AI Article Synopsis

  • Preparative lymphodepletion, which temporarily reduces the immune system, may help enhance the effectiveness of T-cell therapy, but its necessity for TCR-engineered T-cell therapy is still uncertain.
  • A clinical trial was conducted with 10 patients suffering from recurrent esophageal cancer who received TCR gene-engineered T-cell transfers without any lymphocyte-depleting treatments or IL2 administration.
  • The results revealed that while some TCR-transduced cells persisted in the patients for extended periods, most showed tumor progression, indicating that T-cell persistence doesn’t always correlate with tumor regression and that other factors might influence treatment outcomes.

Article Abstract

Purpose: Preparative lymphodepletion, the temporal ablation of the immune system, has been reported to promote persistence of transferred cells along with increased rates of tumor regression in patients treated with adoptive T-cell therapy. However, it remains unclear whether lymphodepletion is indispensable for immunotherapy with T-cell receptor (TCR) gene-engineered T cells.

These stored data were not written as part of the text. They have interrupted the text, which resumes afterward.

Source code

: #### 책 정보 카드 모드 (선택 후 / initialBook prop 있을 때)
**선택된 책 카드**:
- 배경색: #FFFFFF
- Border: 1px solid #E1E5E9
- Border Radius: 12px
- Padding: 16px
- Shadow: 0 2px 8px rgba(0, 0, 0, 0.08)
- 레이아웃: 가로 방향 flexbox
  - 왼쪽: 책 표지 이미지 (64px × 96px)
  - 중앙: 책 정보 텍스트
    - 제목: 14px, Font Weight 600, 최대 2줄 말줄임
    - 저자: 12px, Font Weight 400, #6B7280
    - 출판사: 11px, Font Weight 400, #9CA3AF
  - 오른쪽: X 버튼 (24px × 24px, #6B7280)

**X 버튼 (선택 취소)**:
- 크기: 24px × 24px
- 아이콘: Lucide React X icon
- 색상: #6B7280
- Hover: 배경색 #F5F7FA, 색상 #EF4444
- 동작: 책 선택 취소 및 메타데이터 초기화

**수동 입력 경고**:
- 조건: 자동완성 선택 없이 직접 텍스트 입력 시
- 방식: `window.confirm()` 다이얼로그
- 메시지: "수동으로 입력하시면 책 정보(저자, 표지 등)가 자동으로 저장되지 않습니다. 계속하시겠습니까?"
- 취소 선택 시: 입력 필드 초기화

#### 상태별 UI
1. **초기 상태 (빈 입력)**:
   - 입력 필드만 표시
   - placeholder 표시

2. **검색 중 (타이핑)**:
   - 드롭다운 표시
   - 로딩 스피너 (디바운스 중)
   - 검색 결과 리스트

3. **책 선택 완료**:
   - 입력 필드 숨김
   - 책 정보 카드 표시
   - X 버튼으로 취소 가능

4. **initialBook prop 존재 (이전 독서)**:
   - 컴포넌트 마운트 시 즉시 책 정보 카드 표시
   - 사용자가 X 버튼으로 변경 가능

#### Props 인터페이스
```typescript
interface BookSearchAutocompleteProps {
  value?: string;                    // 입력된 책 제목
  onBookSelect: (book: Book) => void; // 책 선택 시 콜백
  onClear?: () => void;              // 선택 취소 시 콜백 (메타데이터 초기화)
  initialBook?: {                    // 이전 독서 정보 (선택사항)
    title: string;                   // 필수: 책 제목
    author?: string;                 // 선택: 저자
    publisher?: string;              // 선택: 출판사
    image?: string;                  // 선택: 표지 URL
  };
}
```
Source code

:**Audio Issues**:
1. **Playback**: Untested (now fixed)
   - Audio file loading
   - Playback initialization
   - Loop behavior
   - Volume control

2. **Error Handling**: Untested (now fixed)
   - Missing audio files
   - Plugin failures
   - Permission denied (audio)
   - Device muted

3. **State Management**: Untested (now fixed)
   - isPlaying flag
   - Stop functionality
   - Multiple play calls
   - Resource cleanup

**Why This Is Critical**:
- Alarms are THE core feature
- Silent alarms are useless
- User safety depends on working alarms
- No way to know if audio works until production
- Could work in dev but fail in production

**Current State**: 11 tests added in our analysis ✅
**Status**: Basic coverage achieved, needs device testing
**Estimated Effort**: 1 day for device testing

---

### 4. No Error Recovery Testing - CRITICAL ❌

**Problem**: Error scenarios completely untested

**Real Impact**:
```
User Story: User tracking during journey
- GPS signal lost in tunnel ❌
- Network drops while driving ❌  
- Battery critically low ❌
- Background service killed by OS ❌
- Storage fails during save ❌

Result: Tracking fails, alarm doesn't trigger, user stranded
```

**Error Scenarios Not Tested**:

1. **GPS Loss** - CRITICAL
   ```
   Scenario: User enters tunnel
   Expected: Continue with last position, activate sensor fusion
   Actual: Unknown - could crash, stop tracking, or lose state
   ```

Experimental Design: We conducted a first-in-man clinical trial of TCR gene-transduced T-cell transfer in patients with recurrent MAGE-A4-expressing esophageal cancer. The patients were given sequential MAGE-A4 peptide vaccinations. The regimen included neither lymphocyte-depleting conditioning nor administration of IL2. Ten patients, divided into 3 dose cohorts, received T-cell transfer.

Results: TCR-transduced cells were detected in the peripheral blood for 1 month at levels proportional to the dose administered, and in 5 patients they persisted for more than 5 months. The persisting cells maintained ex vivo antigen-specific tumor reactivity. Despite the long persistence of the transferred T cells, 7 patients exhibited tumor progression within 2 months after the treatment. Three patients who had minimal tumor lesions at baseline survived for more than 27 months.

Conclusions: These results suggest that TCR-engineered T cells created by relatively short-duration in vitro culture of polyclonal lymphocytes in peripheral blood retained the capacity to survive in a host. The discordance between T-cell survival and tumor regression suggests that multiple mechanisms underlie the benefits of preparative lymphodepletion in adoptive T-cell therapy.